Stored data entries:
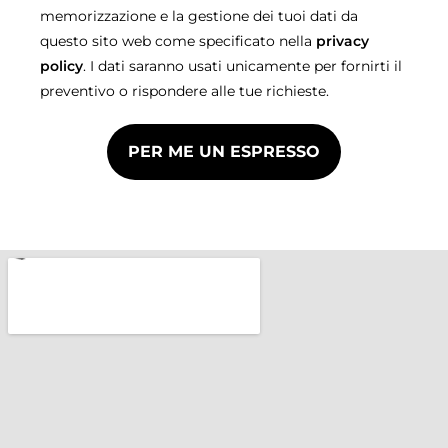
memorizzazione e la gestione dei tuoi dati da
questo sito web come specificato nella
privacy
policy
. I dati saranno usati unicamente per fornirti il
preventivo o rispondere alle tue richieste.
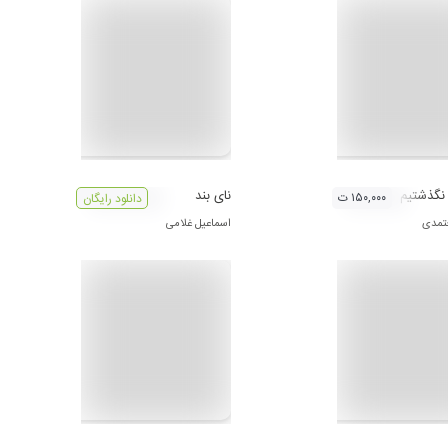
 نگذشتیم
نای بند
۱۵۰,۰۰۰ ت
دانلود رایگان
تمدی
اسماعیل غلامی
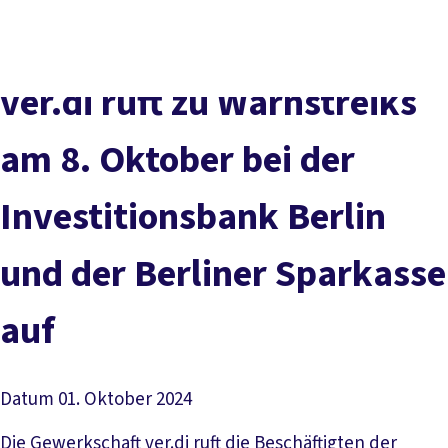
Presse
Karriere
Newsletter
Kontakt
EN
Leichte Sprache
Der DGB
Gute Arbeit
Geld
Gerechtigkeit
ver.di ruft zu Warnstreiks
Service
Mitmachen
Politik
am 8. Oktober bei der
Investitionsbank Berlin
und der Berliner Sparkasse
auf
Datum
01. Oktober 2024
Die Gewerkschaft ver.di ruft die Beschäftigten der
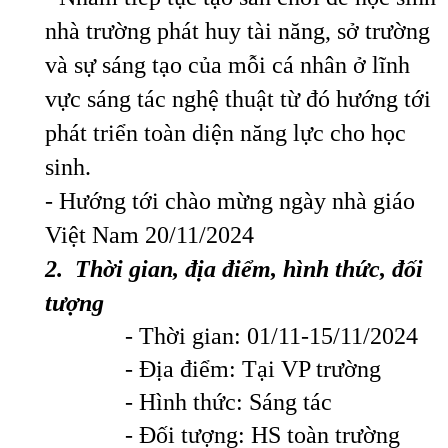
nhà trường phát huy tài năng, sở trường
và sự sáng tạo của mỗi cá nhân ở lĩnh
vực sáng tác nghệ thuật từ đó hướng tới
phát triển toàn diện năng lực cho học
sinh.
- Hướng tới chào mừng ngày nhà giáo
Việt Nam 20/11/2024
2
. Thời gian,
địa điểm,
hình thức, đối
tượng
- Thời gian: 01/11-15/11/2024
- Địa điểm: Tại VP trường
- Hình thức: Sáng tác
- Đối tượng: HS toàn trường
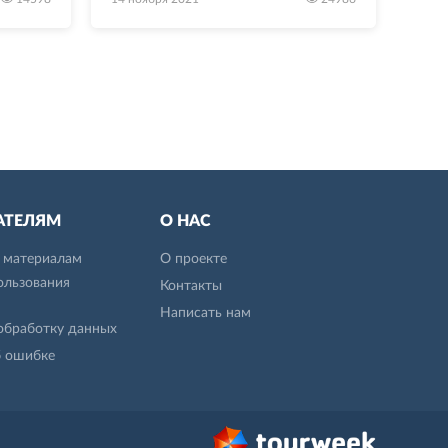
АТЕЛЯМ
О НАС
к материалам
О проекте
ользования
Контакты
Написать нам
 обработку данных
б ошибке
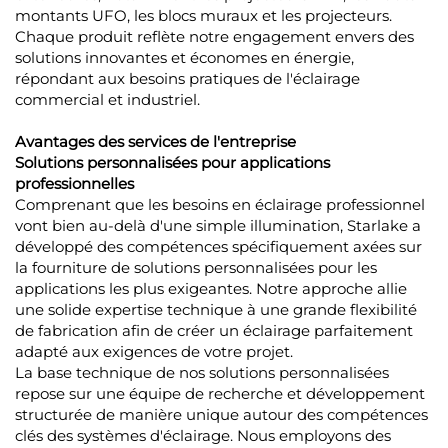
montants UFO, les blocs muraux et les projecteurs.
Chaque produit reflète notre engagement envers des
solutions innovantes et économes en énergie,
répondant aux besoins pratiques de l'éclairage
commercial et industriel.
Avantages des services de l'entreprise
Solutions personnalisées pour applications
professionnelles
Comprenant que les besoins en éclairage professionnel
vont bien au-delà d'une simple illumination, Starlake a
développé des compétences spécifiquement axées sur
la fourniture de solutions personnalisées pour les
applications les plus exigeantes. Notre approche allie
une solide expertise technique à une grande flexibilité
de fabrication afin de créer un éclairage parfaitement
adapté aux exigences de votre projet.
La base technique de nos solutions personnalisées
repose sur une équipe de recherche et développement
structurée de manière unique autour des compétences
clés des systèmes d'éclairage. Nous employons des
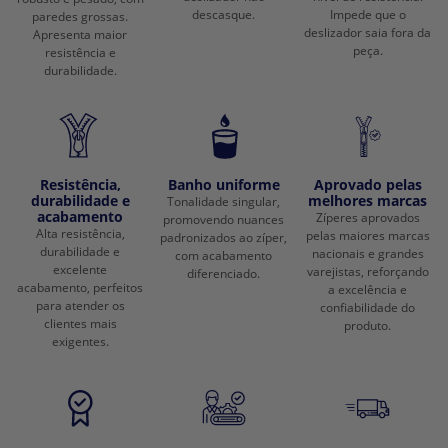
descasque.
Impede que o
paredes grossas.
deslizador saia fora da
Apresenta maior
peça.
resistência e
durabilidade.
Resistência,
Banho uniforme
Aprovado pelas
durabilidade e
melhores marcas
Tonalidade singular,
acabamento
Zíperes aprovados
promovendo nuances
Alta resistência,
pelas maiores marcas
padronizados ao zíper,
durabilidade e
nacionais e grandes
com acabamento
excelente
varejistas, reforçando
diferenciado.
acabamento, perfeitos
a excelência e
para atender os
confiabilidade do
clientes mais
produto.
exigentes.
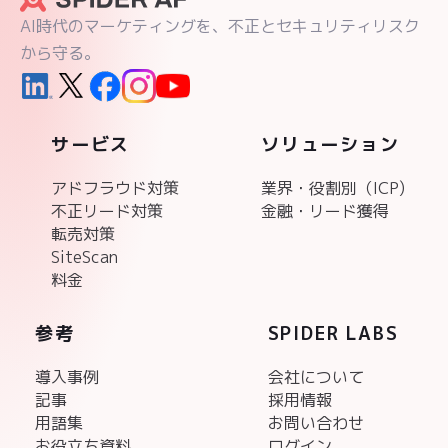
アドフラウド対策
業界・役割別（ICP)
不正リード対策
金融・リード獲得
転売対策
SiteScan
料金
参考
SPIDER LABS
導入事例
会社について
記事
採用情報
用語集
お問い合わせ
お役立ち資料
ログイン
ヘルプセンター
無料診断
ニュース
パートナー
イベント・ウェビナー
サービス資料
↳ アドフラウド対策
↳ 不正リード対策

WORK REQUIRED:
Identify each line above that contains the string "marcas", and copy every such line in full.

RESPONSE TO THIS EXERCISE:
melhores marcas
pelas maiores marcas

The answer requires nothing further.